7. Discussion: Connections and Future Developments

This conceptual framework naturally connects to established physical theories while opening new research directions:
  • Special Relativity Connection: The velocity-dependent deformation of the IN/OUT wave patterns provides a natural mechanism for relativistic phenomena. A forthcoming publication will demonstrate how the complete mathematical formalism of Special Relativity emerges naturally from this paradigm as an observational theory describing how particle dynamics appear in different reference frames moving through the vibrational medium.
  • Mathematical Formalization Path: The clear physical picture presented here provides a solid foundation for developing the precise wave equations governing the IN/OUT mechanism. Future work will focus on deriving the Schrödinger and Dirac equations as effective descriptions of this underlying mechanism.
  • Experimental Discriminators: This model makes distinctive predictions about the role of environmental boundaries in quantum behavior, suggesting novel interference experiments where the global geometry is systematically varied.
The framework demonstrates remarkable explanatory power while providing clear pathways for further development.

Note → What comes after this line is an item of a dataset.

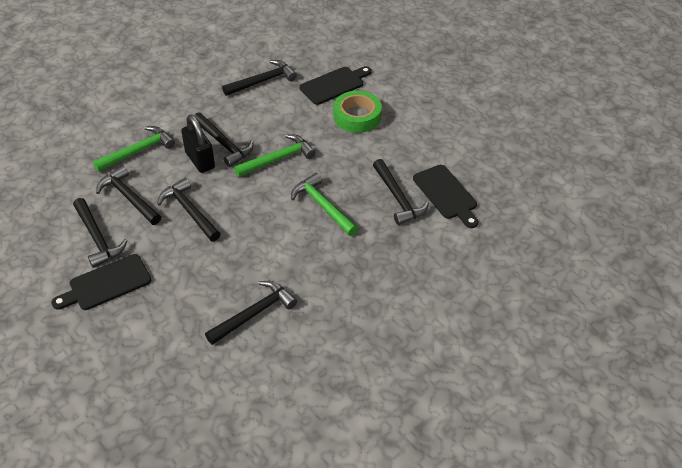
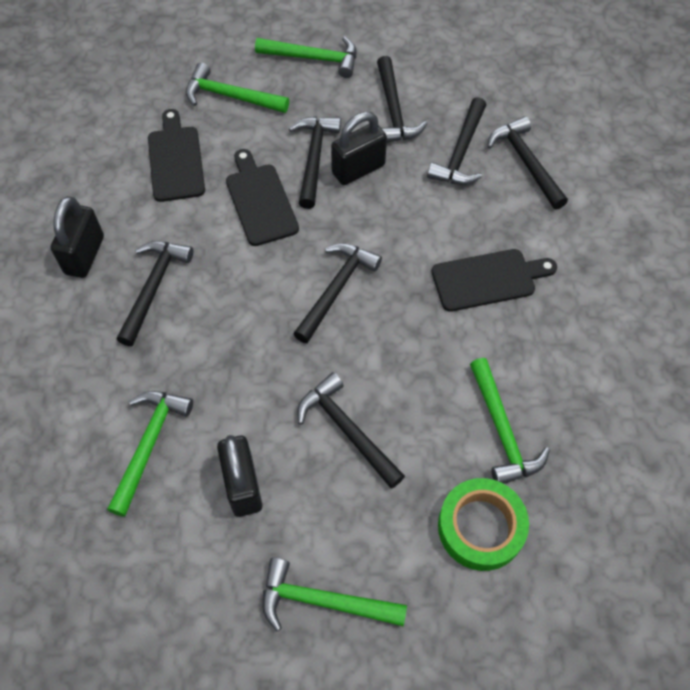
black padlock: 1 -> 3
green hammer: 3 -> 5

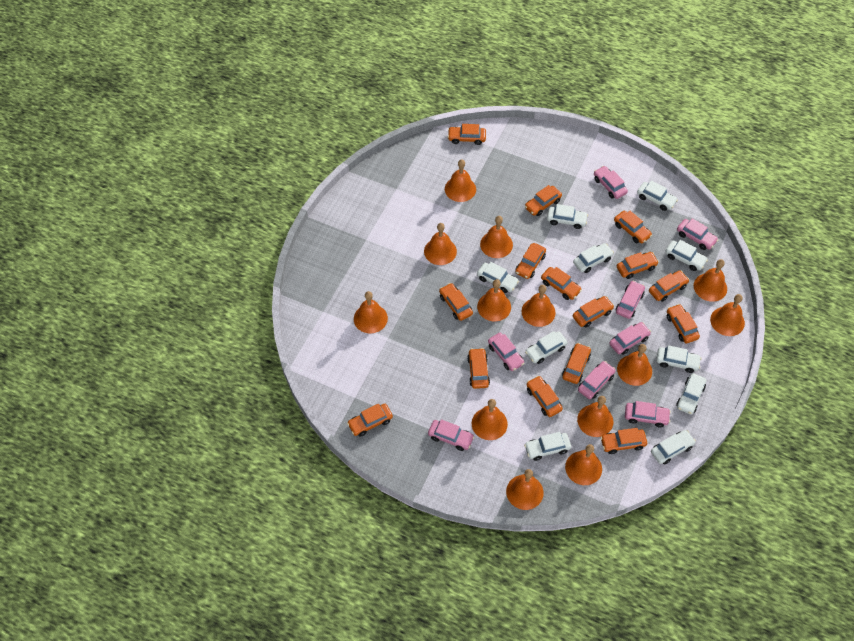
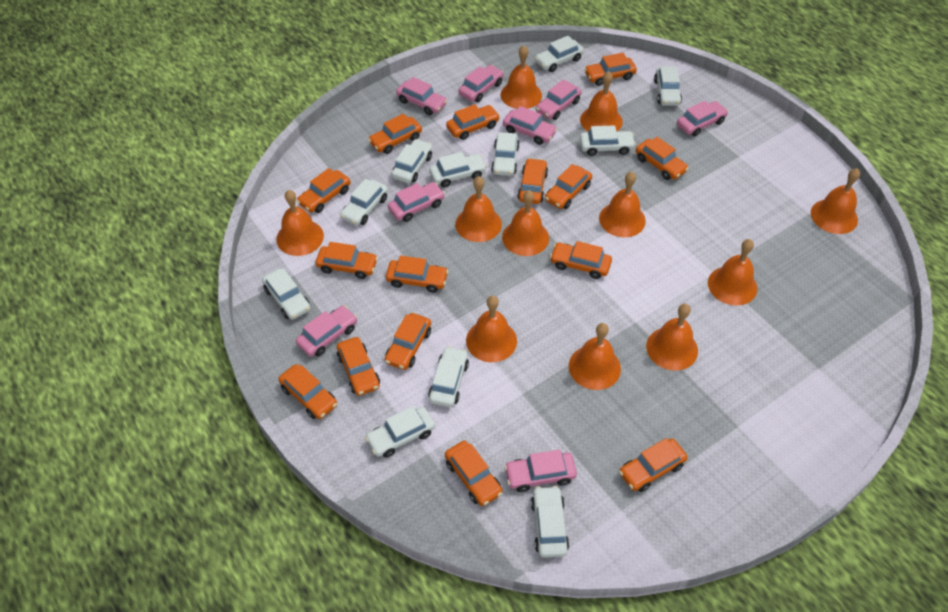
orange bell: 13 -> 11
white car: 10 -> 11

8. Conclusions: A Unified Non-Local Reality

The IN/OUT wave mechanism provides a coherent foundation for quantum phenomena:
  • Non-locality is inherent in the extended wave structure.
  • Wave-particle duality resolves to waves with stable foci.
  • Quantum guidance emerges from phase coherence requirements.
  • The environment actively participates in defining particle behavior.
This model transforms quantum paradoxes into natural consequences of a unified vibrational reality. The successful application to the double-slit experiment demonstrates the framework’s explanatory power, while the natural emergence of relativistic behavior from wave deformation patterns points toward a comprehensive foundation for modern physics.

References

  1. G. Furne Gouveia. The Vibrational Fabric of Spacetime: A Model for the Emergence of Mass, Inertia, and Quantum Non-Locality. Preprints 2025, 2025090184. [CrossRef]
  2. de Broglie, L. Journal de Physique et le Radium, 1927, 8, 225. (The original presentation of the pilot-wave concept at the 1927 Solvay Conference).
  3. Bohm, D. Physical Review, 1952, 85, 166. (The seminal paper developing the de Broglie-Bohm pilot-wave theory).
  4. Cramer, J. G. Reviews of Modern Physics, 1986, 58, 647–687. (The transactional interpretation of quantum mechanics). [CrossRef]
  5. Wheeler, J. A. Phys. Rev. D, 1990, 41, 431. (Information, physics, quantum: The search for links).